Exercise brief:
Pick up the essay on The Crying Game below where it stops, and carry it on past its last sentence.

Fergus’s former associate, Jude, follows him to London and blackmails him into helping her with another act of political violence. Again there is a canted angle and there is a twist on male-female interaction: Jude is the aggressor and Fergus is the unwilling object of affection. Like Fergus, Jude has also altered her hairstyle, but instead of shedding layers, she has switched to a ‘do that makes her look like a femme fatale from a film noir.

The last scene that I want to discuss is the moment when Fergus, in a role reversal, cuts Dil’s hair. As Neil Jordan asks throughout the film: what does it mean to lead a double life? In Fergus’s case, he has his recent past as Fergus, the terrorist accomplice, and his current life as “Jimmy,” the construction worker with no political ties; Dil is psychologically female and she dresses as a woman but she has male genitalia; Jody revealed himself to be smarter, funnier and more complicated than the man we thought we knew in the film’s first scenes. In this specific scene, Fergus cuts Dil’s hair because he plans on disguising her as a man in order to more effectively hide her from Jude; Dil does not know why Fergus is changing her appearance, however, nor does she know that Fergus was responsible for Jody’s death. The relationship is still weighed down by lies and omitted truths.

Another fascinating part of Fergus’s certainty that Dil’s survival depends on her presenting herself in public as a man is linked to his memories of Jody. In a way, Fergus is just as obsessed with Jody as he is with Dil. Throughout the film, we see Fergus visualize Jody wearing his cricket-playing outfit in happier times; you could say that The Crying Game is a story about a love triangle, even though one leg of the triangle is a ghost. Fergus redesigns Dil’s looks based on Jody’s appearance, so much so that the final touch is Dil wearing Jody’s old cricket uniform. Where does Fergus’s guilt end and his genuine feelings for Dil begin? As the film hurtles towards its conclusion, you see the ramifications of Fergus’s, Dil’s and Jude’s dangerous decisions. And in the end, you see that the real “twist” in The Crying Game isn’t the “shocking” nudity shown in the middle of the film: it’s that this couple’s tale actually has a happy ending, albeit an unusual one.

Saved data entries:
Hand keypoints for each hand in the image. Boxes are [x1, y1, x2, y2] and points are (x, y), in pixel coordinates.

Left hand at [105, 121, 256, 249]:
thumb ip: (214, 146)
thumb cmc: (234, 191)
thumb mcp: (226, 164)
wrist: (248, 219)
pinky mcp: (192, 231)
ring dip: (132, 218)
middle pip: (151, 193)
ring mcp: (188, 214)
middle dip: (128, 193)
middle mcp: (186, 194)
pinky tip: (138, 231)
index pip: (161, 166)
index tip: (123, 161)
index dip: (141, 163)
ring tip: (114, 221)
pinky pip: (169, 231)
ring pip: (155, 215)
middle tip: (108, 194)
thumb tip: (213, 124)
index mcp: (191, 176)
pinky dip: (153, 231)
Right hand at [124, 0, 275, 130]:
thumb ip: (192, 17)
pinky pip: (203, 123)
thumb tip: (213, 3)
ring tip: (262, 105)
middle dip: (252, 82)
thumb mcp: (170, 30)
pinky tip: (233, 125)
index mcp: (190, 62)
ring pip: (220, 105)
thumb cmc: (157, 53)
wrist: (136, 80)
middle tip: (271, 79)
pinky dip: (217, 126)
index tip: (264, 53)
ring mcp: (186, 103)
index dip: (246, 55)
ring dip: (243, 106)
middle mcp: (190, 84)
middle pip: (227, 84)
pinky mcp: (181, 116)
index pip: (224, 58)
...
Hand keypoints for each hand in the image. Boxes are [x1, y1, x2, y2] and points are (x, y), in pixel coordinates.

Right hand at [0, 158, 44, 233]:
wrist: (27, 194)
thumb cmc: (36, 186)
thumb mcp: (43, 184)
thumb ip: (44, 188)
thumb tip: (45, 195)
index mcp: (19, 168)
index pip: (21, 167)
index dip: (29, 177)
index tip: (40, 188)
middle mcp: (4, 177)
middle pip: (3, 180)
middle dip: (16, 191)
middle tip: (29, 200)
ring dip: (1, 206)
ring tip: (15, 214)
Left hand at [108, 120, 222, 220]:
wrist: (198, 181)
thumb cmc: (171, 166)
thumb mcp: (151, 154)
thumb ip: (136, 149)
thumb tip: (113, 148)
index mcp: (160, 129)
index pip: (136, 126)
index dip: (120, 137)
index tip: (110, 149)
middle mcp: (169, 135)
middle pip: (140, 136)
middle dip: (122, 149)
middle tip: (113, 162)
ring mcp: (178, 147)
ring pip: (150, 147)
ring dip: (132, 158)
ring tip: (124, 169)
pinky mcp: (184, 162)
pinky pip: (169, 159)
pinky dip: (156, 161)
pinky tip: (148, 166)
--
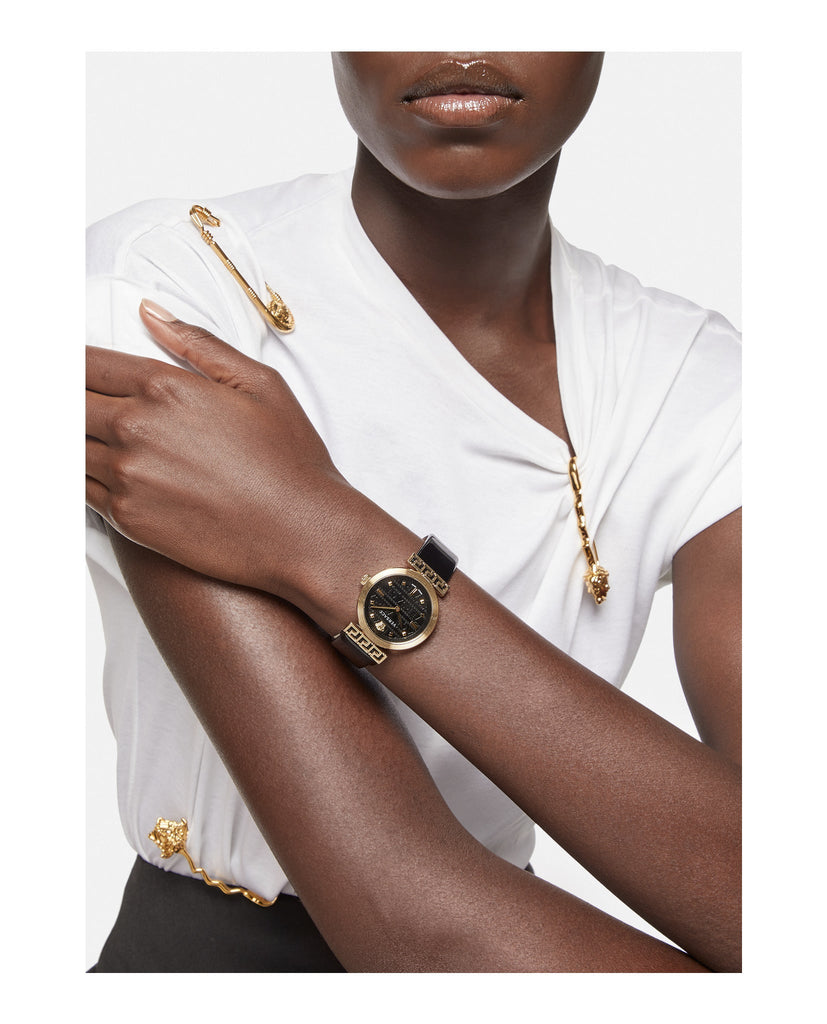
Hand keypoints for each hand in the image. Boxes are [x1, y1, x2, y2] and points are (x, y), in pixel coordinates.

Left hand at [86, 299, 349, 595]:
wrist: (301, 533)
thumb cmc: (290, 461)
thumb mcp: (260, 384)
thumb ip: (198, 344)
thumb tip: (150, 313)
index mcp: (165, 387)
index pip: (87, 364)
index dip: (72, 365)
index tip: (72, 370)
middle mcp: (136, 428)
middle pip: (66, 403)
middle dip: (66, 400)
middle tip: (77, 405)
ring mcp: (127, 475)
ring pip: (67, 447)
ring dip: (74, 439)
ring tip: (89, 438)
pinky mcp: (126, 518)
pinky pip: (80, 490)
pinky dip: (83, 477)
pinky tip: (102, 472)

Your response:
Two other films that I have seen in the past week also fit the theme of this post. Guinevere (1999, dir. Audrey Wells) puts Stephen Rea in the positions of observer and sort-of-predator once again, catching the eye of a beautiful woman (Sarah Polley) and convincing her of her own value; the difference here is that Rea is the seducer rather than the seduced. Kenneth Turan summed up the introduction to Rea’s character neatly in the Los Angeles Times review of Guinevere: “Though he’s working today as the wedding photographer, Connie, as everyone calls him, proves to be exactly what his appearance advertises: the grand artiste with the looks and the loft to complete the package. Unshaven, with unruly hair and a white scarf knotted casually around his neck, he is Mr. Irish Bedroom Eyes, and when we find out that he drinks whiskey straight and listens to cool jazz far into the night, it merely completes the picture.” None of this is to say that Guinevere compares favorably to The Crying Game, but I do wonder if Stephen Rea ever would have had a career as a romantic leading man if not for Neil Jordan’s massively successful film.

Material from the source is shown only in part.